Happily juiced upon lychee and Cointreau, I arrived home to
discover a new housemate. We are now an Aussie, a Japanese lady, an American, and a Korean. For the first time in ages, all of us were home and
around the kitchen, so we sorted through the fridge and freezer and cupboards,
made our new roommate some shelf space, and acquired some delectable leftovers
from old roommates, and established a “community food” shelf.
Roommate situation sorted, I grabbed a jacket and went back
outside, to the Green Garage. The night had become very cool, and can only be
described as smelling like starlight. The air is so clear and the sky so dark
blue and bright, the stars twinkle like St. Nick’s eyes. It makes you want to
stop and watch all night, but you don’t because then you’d freeze, having so
much tropical sun in your skin from earlier in the day contrasting with the
falling chill of night. So I walked the block to the internet, blissfully
looking at the stars.
Arriving at the outdoor internet a block from home, Google
informed me that many people eat the garnishes with relish (no pun intended)
and that Rachel Maddow thinks it’s a bad idea. While I generally think Rachel
Maddow is mostly right about everything, I’m going with the majority here; if
it looks tasty and is tasty, taste it!
It’s all of seven thirty pm now, and I’ve been writing in in
my pajamas again for almost an hour, museli, yogurt, and green apple waiting on
my side table. I feel great looking at the clock and the sky, having been up
before the dawning and being tired at this hour, ready to curl up and cozy into
inside as the sun has gone down in the world beyond.

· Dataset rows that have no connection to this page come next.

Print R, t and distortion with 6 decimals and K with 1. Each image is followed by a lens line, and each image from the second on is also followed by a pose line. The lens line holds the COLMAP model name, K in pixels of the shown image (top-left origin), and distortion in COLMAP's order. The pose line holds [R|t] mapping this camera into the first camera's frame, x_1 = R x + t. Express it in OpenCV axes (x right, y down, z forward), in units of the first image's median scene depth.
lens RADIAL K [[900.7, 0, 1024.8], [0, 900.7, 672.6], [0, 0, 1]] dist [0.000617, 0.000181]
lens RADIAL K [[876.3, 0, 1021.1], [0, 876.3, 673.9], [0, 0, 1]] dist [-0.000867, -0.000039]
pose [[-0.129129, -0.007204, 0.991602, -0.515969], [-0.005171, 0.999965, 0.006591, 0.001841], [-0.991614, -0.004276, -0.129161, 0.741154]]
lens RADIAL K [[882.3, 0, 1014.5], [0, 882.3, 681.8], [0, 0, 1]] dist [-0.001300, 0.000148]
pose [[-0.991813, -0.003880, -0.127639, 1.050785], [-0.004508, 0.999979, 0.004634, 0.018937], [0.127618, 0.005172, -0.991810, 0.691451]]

My god, how lucky am I? Honestly, I swear, and I know it’s terrible
but I confess it’s true, all this having fun and living the perfect life is
seriously stressing me out around the edges. There’s such a sense of “oh my
god, what an unreal opportunity, don’t screw it up, squeeze every second and
last drop of perfection out of each and every blessed day, don’t take a single
heartbeat for granted.” Day by day, moment by moment, really, I’m learning to
take it easy and do things naturally, and making the most of each
once-in-a-lifetime moment, living lifetimes in moments, and the spaces in
between.
Life here is beautiful, it’s amazing, it’s exhausting. Like
a puppy just out of the box on Christmas morning, scampering from one amazing
new experience to the next all day, I’m going to curl up here and see if I can
also perfect the art of resting, the taste of salt and lychee on my lips.